Total Ban; Dozens of Deaths

( – Acting upon reports of dozens of deaths, the Environmental Protection Agency (EPA) has issued a total ban on most applications of methylene chloride, a hazardous chemical commonly used in the refurbishment of furniture and bathtubs, which has been associated with fatalities since 1980.

EPA on Tuesday promulgated a regulation that will curtail all consumer uses of methylene chloride, in addition to the majority of its industrial and commercial applications, CBS News reports.

However, there are exceptions for certain uses deemed crucial for national security and the economy, such as the production of environmentally sustainable coolants and components for electric vehicles, as per the EPA’s delineation.

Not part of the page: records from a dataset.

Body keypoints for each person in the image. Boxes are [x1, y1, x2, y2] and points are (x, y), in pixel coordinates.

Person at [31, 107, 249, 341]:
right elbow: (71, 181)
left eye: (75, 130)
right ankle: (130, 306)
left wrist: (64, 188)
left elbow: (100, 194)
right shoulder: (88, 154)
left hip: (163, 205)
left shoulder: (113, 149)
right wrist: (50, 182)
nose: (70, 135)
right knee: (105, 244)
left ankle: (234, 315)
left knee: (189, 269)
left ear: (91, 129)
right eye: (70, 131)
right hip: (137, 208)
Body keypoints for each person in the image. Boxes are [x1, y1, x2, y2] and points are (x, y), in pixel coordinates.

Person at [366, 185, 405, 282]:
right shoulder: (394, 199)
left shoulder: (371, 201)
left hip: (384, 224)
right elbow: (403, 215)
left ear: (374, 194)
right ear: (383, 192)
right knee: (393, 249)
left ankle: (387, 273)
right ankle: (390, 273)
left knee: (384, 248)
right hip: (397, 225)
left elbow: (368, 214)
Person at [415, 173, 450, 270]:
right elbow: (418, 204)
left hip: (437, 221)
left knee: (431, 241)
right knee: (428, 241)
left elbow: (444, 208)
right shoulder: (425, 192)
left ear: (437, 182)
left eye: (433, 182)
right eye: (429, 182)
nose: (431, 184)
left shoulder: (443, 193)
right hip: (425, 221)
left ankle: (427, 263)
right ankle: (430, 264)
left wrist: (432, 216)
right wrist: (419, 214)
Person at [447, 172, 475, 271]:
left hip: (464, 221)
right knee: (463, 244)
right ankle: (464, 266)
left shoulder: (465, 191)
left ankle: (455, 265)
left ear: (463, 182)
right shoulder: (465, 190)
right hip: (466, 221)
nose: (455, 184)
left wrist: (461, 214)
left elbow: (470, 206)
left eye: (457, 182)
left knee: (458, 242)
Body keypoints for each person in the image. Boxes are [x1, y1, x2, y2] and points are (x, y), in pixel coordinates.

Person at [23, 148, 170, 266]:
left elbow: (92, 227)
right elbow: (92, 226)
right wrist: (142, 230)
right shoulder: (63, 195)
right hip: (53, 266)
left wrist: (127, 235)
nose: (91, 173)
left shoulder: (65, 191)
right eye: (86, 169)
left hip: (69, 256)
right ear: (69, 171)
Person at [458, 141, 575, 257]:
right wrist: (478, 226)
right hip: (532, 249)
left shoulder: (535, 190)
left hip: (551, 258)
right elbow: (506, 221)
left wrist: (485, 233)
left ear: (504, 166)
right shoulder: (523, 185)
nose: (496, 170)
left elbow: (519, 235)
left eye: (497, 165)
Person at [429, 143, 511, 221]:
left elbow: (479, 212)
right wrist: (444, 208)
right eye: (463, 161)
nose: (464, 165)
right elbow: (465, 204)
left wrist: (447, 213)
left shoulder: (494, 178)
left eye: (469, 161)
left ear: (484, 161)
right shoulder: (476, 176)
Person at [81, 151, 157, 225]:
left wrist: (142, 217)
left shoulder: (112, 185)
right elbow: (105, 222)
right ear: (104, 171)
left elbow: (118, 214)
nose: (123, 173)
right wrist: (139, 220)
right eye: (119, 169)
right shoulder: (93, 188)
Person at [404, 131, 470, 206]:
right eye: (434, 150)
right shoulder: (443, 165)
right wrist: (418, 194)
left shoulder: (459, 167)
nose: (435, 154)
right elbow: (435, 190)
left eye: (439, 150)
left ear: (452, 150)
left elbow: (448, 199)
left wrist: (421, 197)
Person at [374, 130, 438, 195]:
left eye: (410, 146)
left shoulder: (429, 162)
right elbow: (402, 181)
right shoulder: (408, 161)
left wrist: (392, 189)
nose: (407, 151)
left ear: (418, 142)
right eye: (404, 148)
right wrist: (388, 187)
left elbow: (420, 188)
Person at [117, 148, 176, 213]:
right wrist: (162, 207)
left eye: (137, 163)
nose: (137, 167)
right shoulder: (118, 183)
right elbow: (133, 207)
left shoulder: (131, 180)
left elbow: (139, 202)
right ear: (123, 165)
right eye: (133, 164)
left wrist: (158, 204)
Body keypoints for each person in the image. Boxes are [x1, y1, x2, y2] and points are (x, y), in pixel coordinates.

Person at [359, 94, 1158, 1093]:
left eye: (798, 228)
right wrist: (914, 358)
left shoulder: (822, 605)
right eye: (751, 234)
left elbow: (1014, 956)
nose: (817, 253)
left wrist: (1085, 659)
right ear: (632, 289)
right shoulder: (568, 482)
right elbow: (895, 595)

The decision to restrict the usage of methylene chloride follows approximately six years after an investigation by CBS News led to a consensus among three major retailers—Home Depot, Lowe’s, and Sherwin-Williams—to discontinue stocking products containing this chemical by the close of 2018.

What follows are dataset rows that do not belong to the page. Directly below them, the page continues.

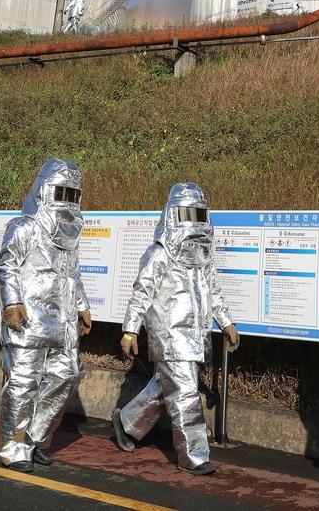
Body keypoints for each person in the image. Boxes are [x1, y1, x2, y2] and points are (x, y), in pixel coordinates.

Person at [112, 183, 239, 475]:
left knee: (166, 385)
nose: (194, 222)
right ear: (172, 214)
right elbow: (142, 291)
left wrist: (226, 321)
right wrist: (130, 330)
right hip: (168, 333)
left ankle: (127, 423)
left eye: (199, 214)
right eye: (187, 214)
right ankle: (193, 456)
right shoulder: (159, 253)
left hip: (194, 334)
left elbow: (213, 291)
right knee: (185, 392)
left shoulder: (203, 256)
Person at [0, 158, 91, 472]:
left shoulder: (70, 234)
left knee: (67, 376)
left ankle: (35, 438)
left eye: (73, 194)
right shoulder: (23, 226)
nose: (67, 200)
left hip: (62, 323)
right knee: (23, 385)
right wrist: (12, 303)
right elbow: (7, 265)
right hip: (27, 320)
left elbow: (73, 273)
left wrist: (82, 305)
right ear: (45, 190)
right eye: (61, 192)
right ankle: (14, 448)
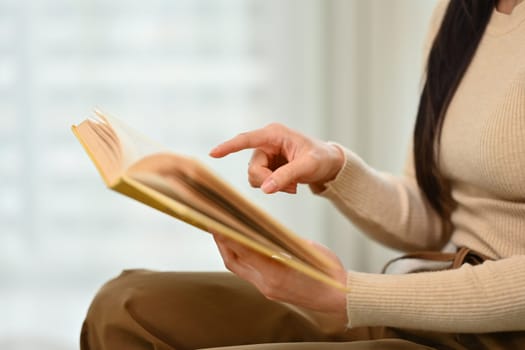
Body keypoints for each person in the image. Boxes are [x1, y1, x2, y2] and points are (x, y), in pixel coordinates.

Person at [80, 0, 525, 349]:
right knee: (123, 304)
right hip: (436, 303)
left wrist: (348, 294)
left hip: (501, 330)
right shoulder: (462, 14)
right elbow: (434, 218)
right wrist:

Methylene chloride has been identified as a causative agent in a variety of cancers and is known to inflict neurotoxic and hepatic damage. Direct exposure to this substance has been fatal in several instances, the EPA noted.

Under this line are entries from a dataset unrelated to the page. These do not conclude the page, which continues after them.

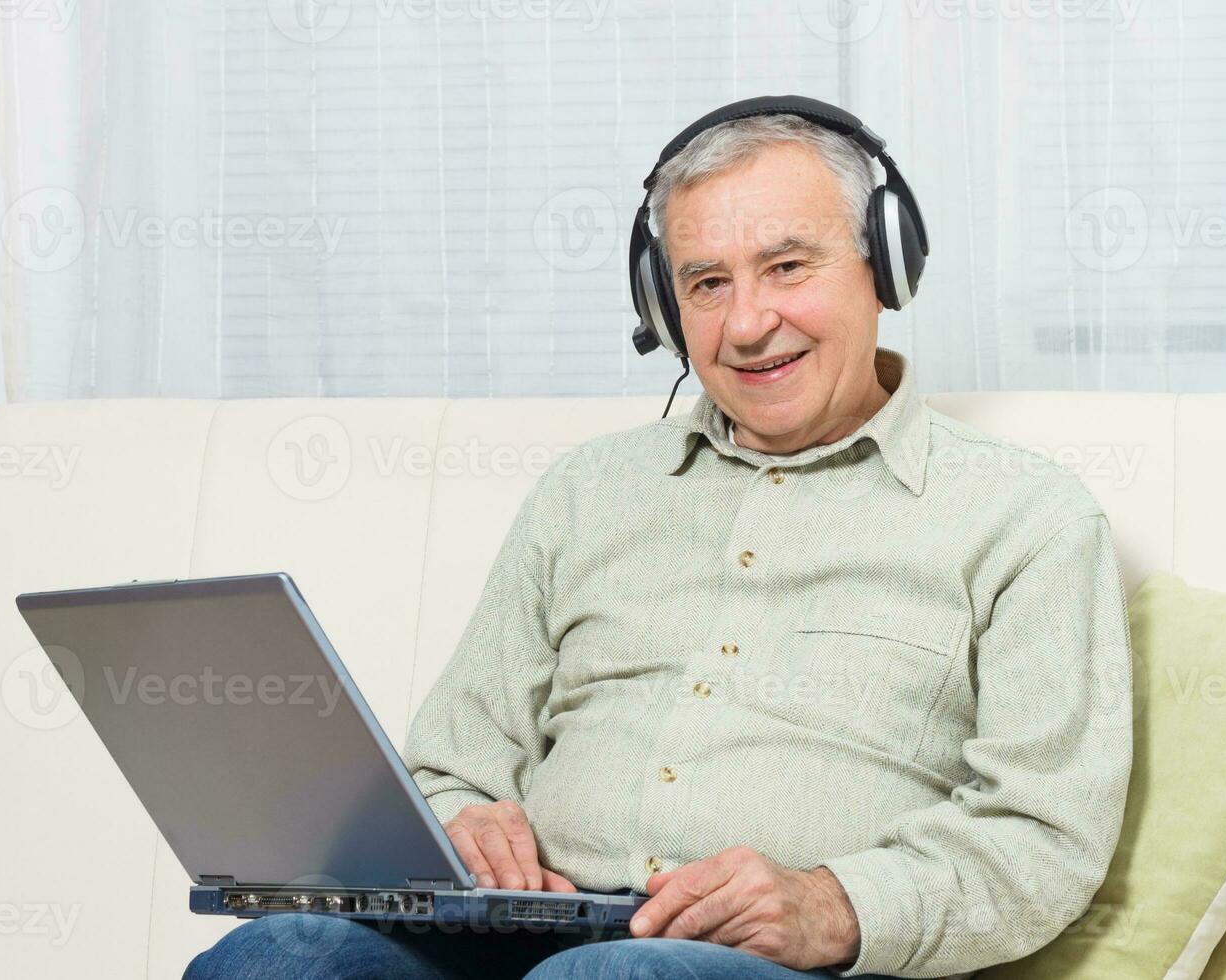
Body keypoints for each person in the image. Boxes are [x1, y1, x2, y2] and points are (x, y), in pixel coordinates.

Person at [185, 97, 1133, 980]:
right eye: (707, 284)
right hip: (526, 940)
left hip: (775, 965)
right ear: (662, 305)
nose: (751, 323)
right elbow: (452, 759)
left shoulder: (1025, 517)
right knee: (278, 953)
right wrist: (462, 823)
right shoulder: (586, 493)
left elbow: (1044, 834)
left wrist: (831, 904)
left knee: (613, 975)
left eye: (788, 266)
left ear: (883, 266)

Since 1980, there have been at least 88 recorded deaths due to acute exposure to methylene chloride, predominantly among individuals engaged in bathtub refinishing or paint stripping.

These fatalities have occurred even among trained professionals who were equipped with personal protective gear.

“EPA’s final action brings an end to unsafe methylene chloride practices and implements the strongest worker protections possible for the few remaining industrial uses, ensuring no one in this country is put in harm’s way by this dangerous chemical,” EPA Administrator Michael Regan stated.

The comprehensive restrictions are the culmination of a process that began last year when the EPA initially proposed the ban, acknowledging the substantial and potentially lethal health risks associated with methylene chloride.

This chemical is not only prevalent in furniture refurbishment but also plays a role in the manufacture of pharmaceuticals and refrigerants.

This regulatory action aligns with another recent EPA initiative to impose limits on the presence of so-called “forever chemicals” in tap water, underscoring the agency’s ongoing commitment to public health and safety.